|
Posted by Peter Wyzl on July 20, 2007, 9:05 pm
Please log in for more thread options
> I'm afraid I'm a bit of a newbee when it comes to Perl,
> though I have some experience with other languages
> (mostly C++).
>
> I would like to make a script to automate the downloading
> some pages on the Web, and thought Perl should be
> suitable for this. However, I'll undoubtfully need some
> modules, and I have no idea of which ones... So I would
> appriciate suggestions to what modules I may need and
> should take a closer look at.
>
> I'm planning on making something similar to 'wget', but
> specialized to the type of pages I want; so it will mostly
> be a matter of downloading web-pages, saving them,
> and parsing them for links to other web-pages to download.
> I may also need to save other page contents (e.g. images),
> and maybe event content refered to by CSS (e.g. background
> images).

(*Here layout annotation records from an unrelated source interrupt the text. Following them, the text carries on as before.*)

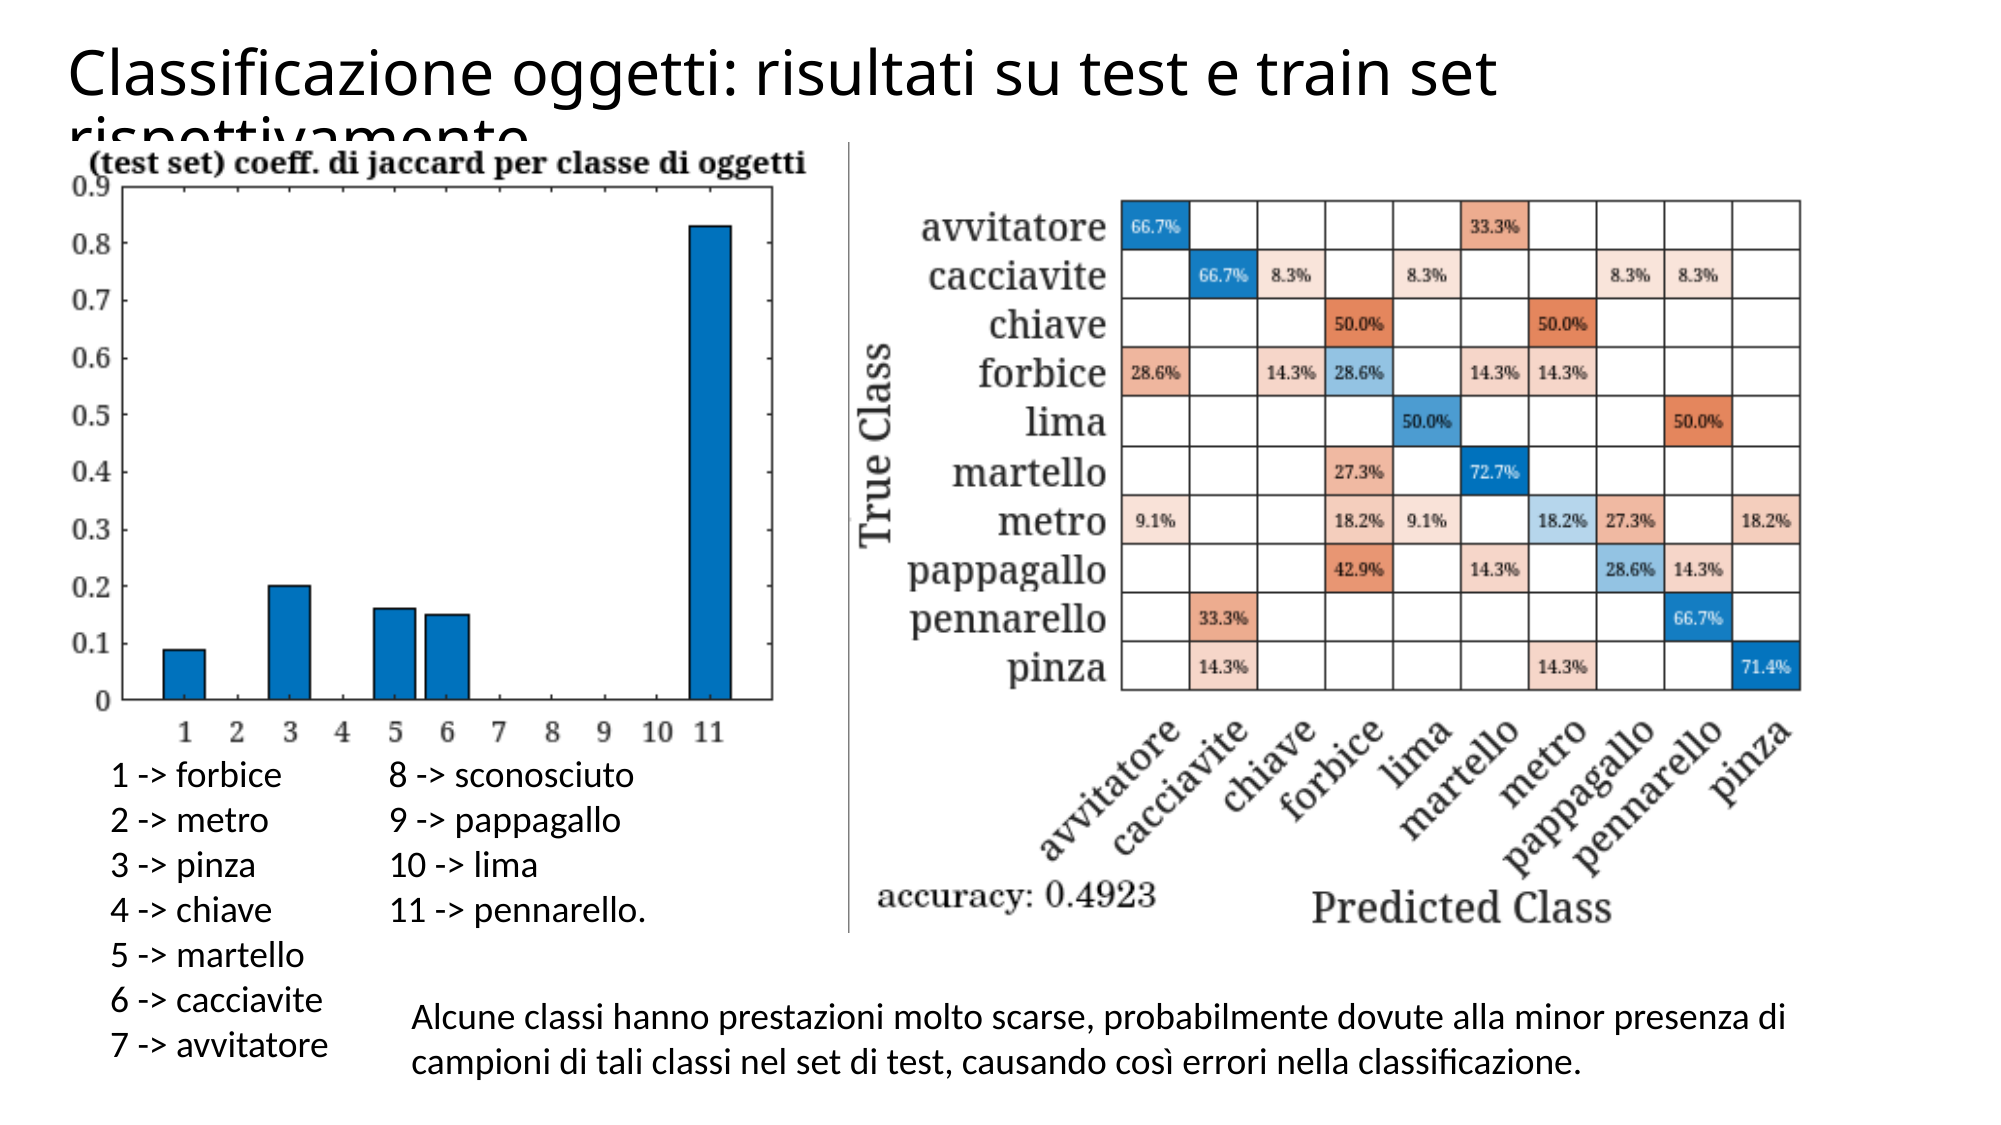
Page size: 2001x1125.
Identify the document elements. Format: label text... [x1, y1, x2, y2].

title Classificazione oggetti: risultati su test e train set rispettivamente [52, 33, 1778, 252]
text_box 1 -> forbice 2 -> metro 3 -> pinza 4 -> chiave 5 -> martello 6 -> cacciavite 7 -> avvitatore [94, 758, 374, 1076]
picture [848, 142, 1848, 933]
picture [60, 141, 817, 758]
text_box Alcune classi hanno prestazioni molto scarse, probabilmente dovute alla minor presenza di campioni di tali classi nel set di test, causando così errori nella classificazione. [396, 985, 1848, 1092]
text_box 8 -> sconosciuto 9 -> pappagallo 10 -> lima 11 -> pennarello. [373, 742, 1374, 939]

Many of the pages I'm after are PHP-pages (but
> AFAIK that is handled on the server-side, isn't it).
>
> Some of the pages require log-in, so an ability for the script
> to recognize a password-form, fill-in user-name and
> password and post it -- as well as accepting cookies -- are
> needed too. Pages containing just a confirmation-button
> for proceding, may also need to be "pushed" by the script.
> There may also be need to fill-in and send forms with things
> like date-of-birth -- maybe also in the form of drop-down lists.
> Many of these are redirects; e.g. I want a page with text, but
> unless I've previously logged-in, specified dob or confirmed,
> I'm redirected to forms. After I've filled in the form, I procede
> to the page I wanted. However -- at least in my browser -- these
> pages (the one I want and the one I need to fill stuff in on) seem
> to have the same URL and be "identical" from the browsers pov.
>
> Some limited emulation of JavaScript would also be great. E.g.
> the ability to "fake" a pop-up dialog-box and "press" "OK" or
> "Yes"; for posting some forms; and for redirecting.
>
> So any idea for modules I ought to look at for accomplising
> some or all of the above, would be very much appriciated.
Big job... start with LWP modules which are installed as part of Perl. That
will in turn lead to to many others that will possibly be helpful, cookies
etc.
Also search CPAN http://www.cpan.org/ for various other things you need.
P
|